Der Verein ist im Vereinsregister unter der Nummer 328 eingetragen.

§ 2 Zweck des Vereins
Vereinszweck ist die Pflege und Förderung des Sports. Er wird insbesondere verwirklicht durch: Abhaltung von geordneten Turn-, Sport- und Spielübungen, Durchführung von Vorträgen, Kursen und Sportveranstaltungen, Ausbildung und Einsatz von sachgemäß ausgebildeten Übungsleitern und Übungsleiterinnen. Der Verein verfolgt ausschließlich und unmittelbar gemeinnützige Zwecke im Sinne des Abschnitts „ steuerbegünstigte Zwecke“ der Abgabenordnung und zwar durch die Förderung der Allgemeinheit auf dem Gebiete des Sports.
Der Verein ist selbstlos tätig, er verfolgt nicht in erster Linie eigenwirtschaftliche Zwecke. Mittel, die dem Verein zufließen, dürfen nur für satzungsgemäße Zwecke verwendet werden. Der Verein ist politisch und konfessionell neutral. Für jede im Verein betriebene Sportart kann im Bedarfsfall eine eigene, in der Haushaltsführung unselbständige Abteilung gegründet werden.

§ 3 Mitgliedschaft des Vereins in Verbänden
Der Verein ist Mitglied im
a) Siegerland Turngau
b) Westfälischer Turnerbund ( WTB)
c) Deutscher Turnerbund (DTB)
d) und den notwendigen Fachverbänden
Mit der Mitgliedschaft im Verein wird dann über die Fachabteilung gleichermaßen eine Mitgliedschaft in den Fachverbänden erworben, denen der Verein mit seiner Fachabteilung angeschlossen ist. Die Satzungen und Ordnungen dieser Verbände werden vom Vereinsmitglied zusätzlich anerkannt.
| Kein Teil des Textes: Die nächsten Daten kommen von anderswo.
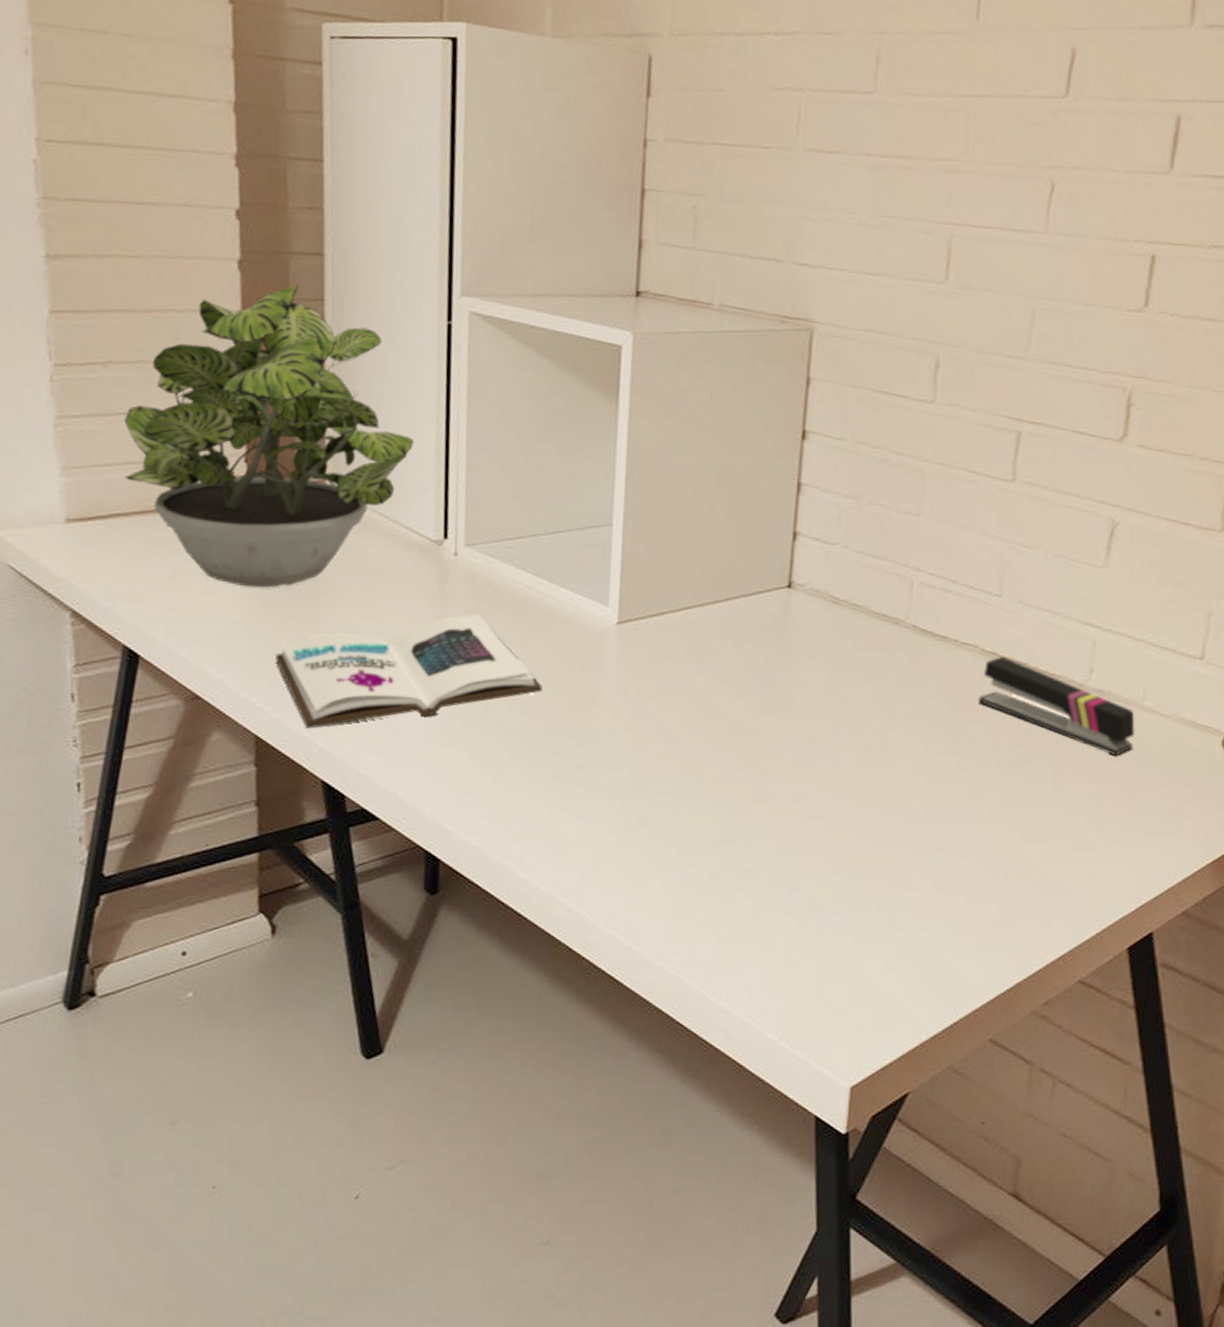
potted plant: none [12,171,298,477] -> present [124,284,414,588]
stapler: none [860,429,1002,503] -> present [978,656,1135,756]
§ 4 Mitgliedschaft im Verein
Ordentliches Mitglied kann jede natürliche Person werden. Über den schriftlichen Aufnahmeantrag entscheidet der Vorstand. Der Aufnahmeantrag Minderjähriger bedarf der Unterschrift der gesetzlichen Vertreter. Gegen eine Ablehnung des Aufnahmeantrages durch
den Vorstand, die keiner Begründung bedarf, kann der /die Antragsteller- stellerin die Mitgliederversammlung anrufen. Diese entscheidet endgültig. Förderndes Mitglied kann jede natürliche Person werden, die das 18. Lebensjahr vollendet hat und die dem Verein angehören will, ohne sich in ihm sportlich zu betätigen. Für die Aufnahme gelten die Regeln über die Aufnahme ordentlicher Mitglieder entsprechend. Mitglieder können auf Beschluß der Mitgliederversammlung zu Ehrenmitgliedern ernannt werden. Ehrenmitglied kann auch eine natürliche Person werden, die nicht Mitglied des Vereins ist.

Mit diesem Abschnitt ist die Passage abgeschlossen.